Repeat every entry word for word; omit all pictures.
>>>>>
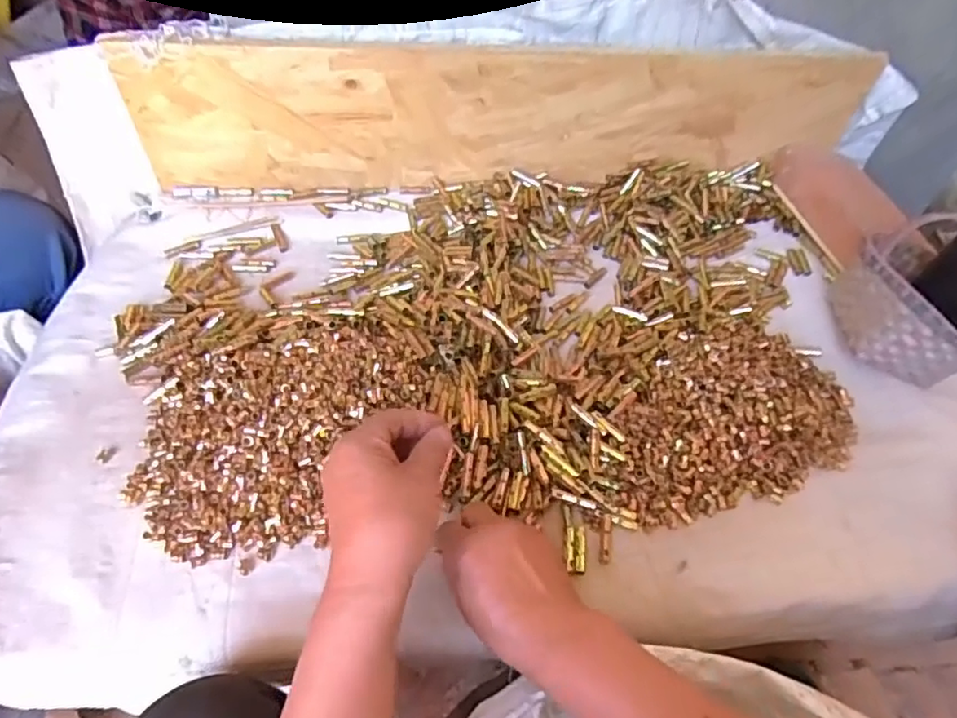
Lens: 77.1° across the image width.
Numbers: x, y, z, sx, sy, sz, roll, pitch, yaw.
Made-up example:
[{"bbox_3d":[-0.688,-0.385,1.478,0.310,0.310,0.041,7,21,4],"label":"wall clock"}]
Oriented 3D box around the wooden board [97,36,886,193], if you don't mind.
[{"bbox_3d":[0.040,-0.294,0.753,0.883,0.190,0.028,-2,52,-5],"label":"wooden board"}]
<<<<<
Exercise response
Lens: 77.1° across the image width.
Numbers: x, y, z, sx, sy, sz, roll, pitch, yaw.
Made-up example:
[{"bbox_3d":[-0.688,-0.385,1.478,0.310,0.310,0.041,7,21,4],"label":"wall clock"}]
Oriented 3D box around the wooden board [97,36,886,193], if you don't mind.
[{"bbox_3d":[0.040,-0.294,0.753,0.883,0.190,0.028,-2,52,-5],"label":"wooden board"}]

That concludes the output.